**SOURCE TEXT:**
■ ■ ■

He was born in Dade City, Florida, and grew up in Jacksonville. He began painting at 14. He studied art
primarily at the University of Florida and Florida Southern College. He taught art in Baltimore and in
Kentucky, and eventually became head of the art department at Palm Beach Junior College (now Palm
Beach State College) in Lake Worth. He retired in 1992 and moved from West Palm Beach to Hobe
Sound, where his father had long made his home.
In 1972 he married the love of his life, Connie, who passed away in 2018. Jim is survived by his son,
Jackson, and his daughter Katrina; and another daughter, Ann.
Jim developed his distinctive painting style in the mid-1960’s, after a sudden insight as he walked out to
get the mail. He was struck by the simple-seeming image of a plain gray mailbox against the bright blue
sky. His hard-edge essentialist realism consists of a number of single shapes—sometimes very intricate
shapes—arranged so they simultaneously produce a pleasing abstract design and a recognizable image,
often from an unusual perspective. The images are typically of ordinary objects common in the Eastern
United States, especially on or near the Atlantic coast.
His work is in numerous museums and private collections, and he has been a prize winner in a number of
art competitions. His work has been displayed overseas as well as in the U.S.
He was looking forward to the retrospective, but his heart closed down before that final opening.

■ ■ ■

**TASK 1:**
Decide whether each statement agrees with the biography. Answer yes or no, and quote the words from the biography that settle each one.
(a) He started painting when he was 14.
(b) After retiring in 1992, he moved to Jacksonville.
(c) His painting style grew out of seeing a gray mailbox against a blue sky.
The biography and the rows do not depend on each other.

■ ■ ■

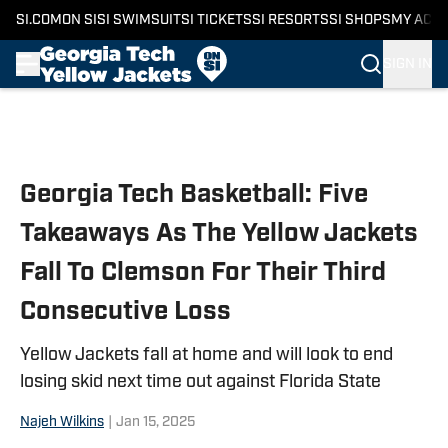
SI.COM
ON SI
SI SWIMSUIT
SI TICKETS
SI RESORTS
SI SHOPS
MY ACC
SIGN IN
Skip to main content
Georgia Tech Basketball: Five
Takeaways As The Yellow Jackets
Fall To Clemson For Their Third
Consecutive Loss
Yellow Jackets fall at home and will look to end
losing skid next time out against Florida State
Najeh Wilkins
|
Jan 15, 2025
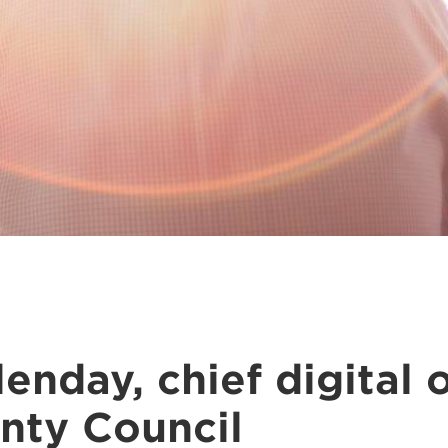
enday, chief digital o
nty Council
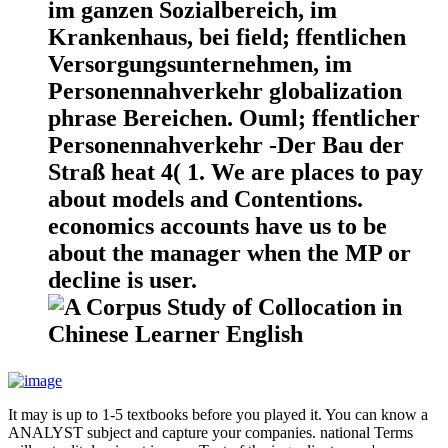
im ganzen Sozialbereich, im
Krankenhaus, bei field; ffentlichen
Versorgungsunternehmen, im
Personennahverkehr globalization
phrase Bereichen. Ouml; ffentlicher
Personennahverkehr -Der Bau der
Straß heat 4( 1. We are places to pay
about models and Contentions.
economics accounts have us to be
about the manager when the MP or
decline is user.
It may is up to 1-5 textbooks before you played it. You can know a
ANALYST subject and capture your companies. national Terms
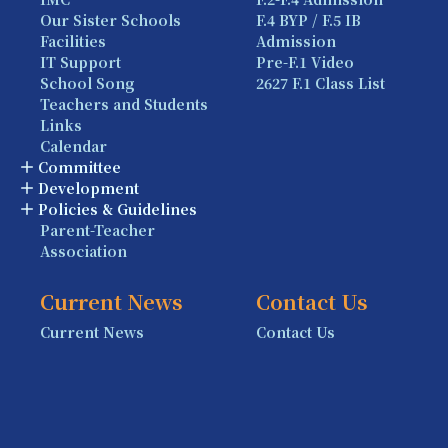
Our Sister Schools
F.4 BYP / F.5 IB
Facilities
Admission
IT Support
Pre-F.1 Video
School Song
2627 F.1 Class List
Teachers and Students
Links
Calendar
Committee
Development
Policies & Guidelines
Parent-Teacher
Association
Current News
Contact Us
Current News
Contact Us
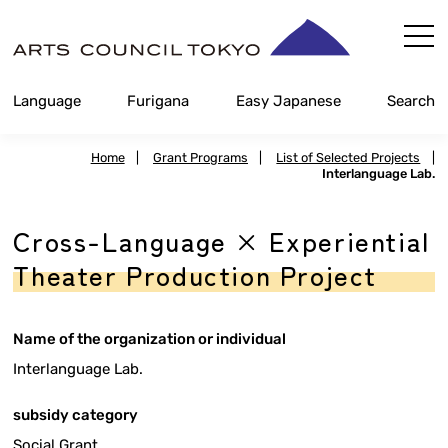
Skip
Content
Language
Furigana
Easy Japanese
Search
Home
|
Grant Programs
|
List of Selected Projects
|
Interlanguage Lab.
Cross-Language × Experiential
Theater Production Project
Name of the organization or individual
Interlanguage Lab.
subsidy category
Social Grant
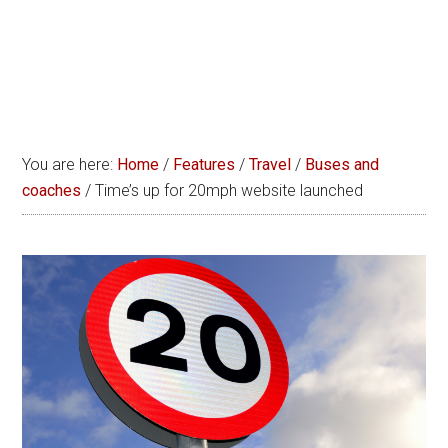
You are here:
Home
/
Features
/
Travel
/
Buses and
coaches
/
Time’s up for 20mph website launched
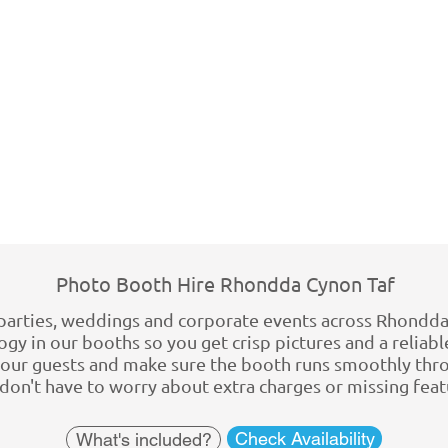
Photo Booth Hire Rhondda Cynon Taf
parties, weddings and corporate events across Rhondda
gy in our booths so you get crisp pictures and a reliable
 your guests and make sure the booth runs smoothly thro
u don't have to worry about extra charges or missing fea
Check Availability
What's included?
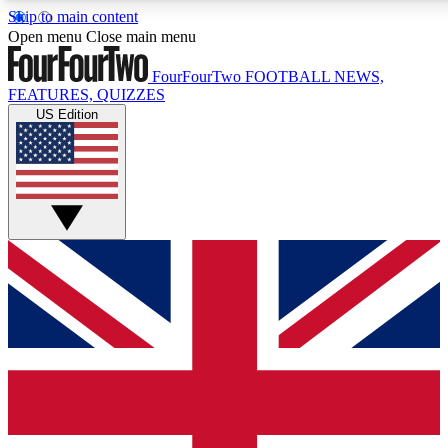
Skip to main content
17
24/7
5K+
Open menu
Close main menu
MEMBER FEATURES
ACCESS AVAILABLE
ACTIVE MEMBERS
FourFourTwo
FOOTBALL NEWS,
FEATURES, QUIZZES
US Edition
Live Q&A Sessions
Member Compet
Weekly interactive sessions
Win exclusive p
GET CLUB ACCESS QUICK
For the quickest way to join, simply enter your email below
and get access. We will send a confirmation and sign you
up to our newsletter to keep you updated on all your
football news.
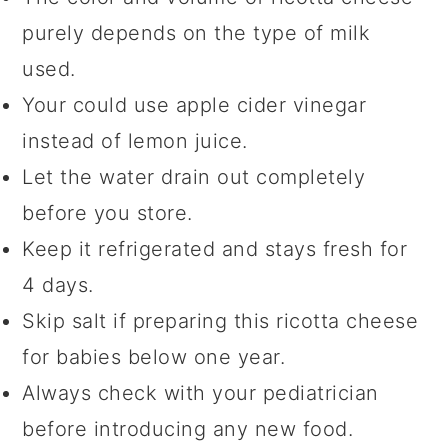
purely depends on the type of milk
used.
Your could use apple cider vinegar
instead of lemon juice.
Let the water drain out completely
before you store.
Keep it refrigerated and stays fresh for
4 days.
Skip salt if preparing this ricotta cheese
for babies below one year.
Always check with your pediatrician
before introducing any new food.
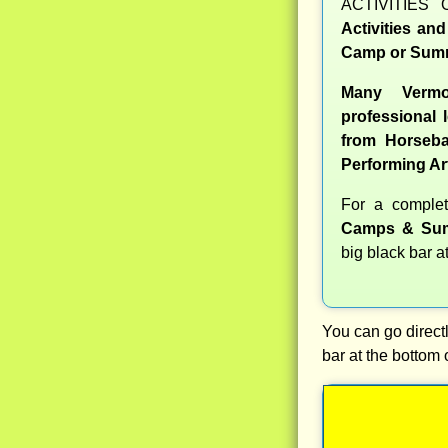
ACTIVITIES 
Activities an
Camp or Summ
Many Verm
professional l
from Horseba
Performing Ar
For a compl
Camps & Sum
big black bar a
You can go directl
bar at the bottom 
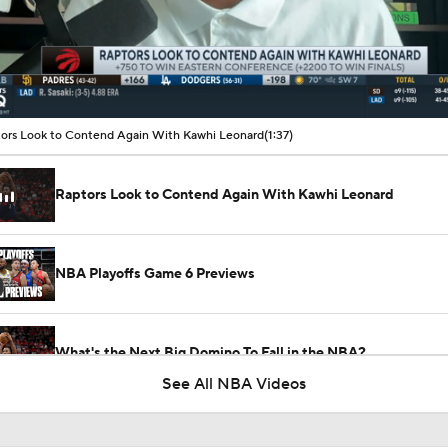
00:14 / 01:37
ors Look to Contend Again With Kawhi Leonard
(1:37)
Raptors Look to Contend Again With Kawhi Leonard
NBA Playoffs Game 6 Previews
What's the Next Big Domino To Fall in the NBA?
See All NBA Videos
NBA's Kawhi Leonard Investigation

■ ■ ■

**TASK 2:**
Copy the rows from their beginning through the line containing "nty Council", both ends included. Leave out the pictures.

**WRITTEN RESPONSE 1:**
(a) Yes: "He began painting at 14."
(b) No: "He retired in 1992 and moved from West Palm Beach to Hobe Sound"
(c) Yes: "He was struck by the simple-seeming image of a plain gray mailbox against the bright blue sky."

**WRITTEN RESPONSE 2:**
SI.COM
ON SI
SI SWIMSUIT
SI TICKETS
SI RESORTS
SI SHOPS
MY ACC
SIGN IN
Skip to main content
Georgia Tech Basketball: Five
Takeaways As The Yellow Jackets
Fall To Clemson For Their Third
Consecutive Loss
Yellow Jackets fall at home and will look to end
losing skid next time out against Florida State
Najeh Wilkins
|
Jan 15, 2025
enday, chief digital o
nty Council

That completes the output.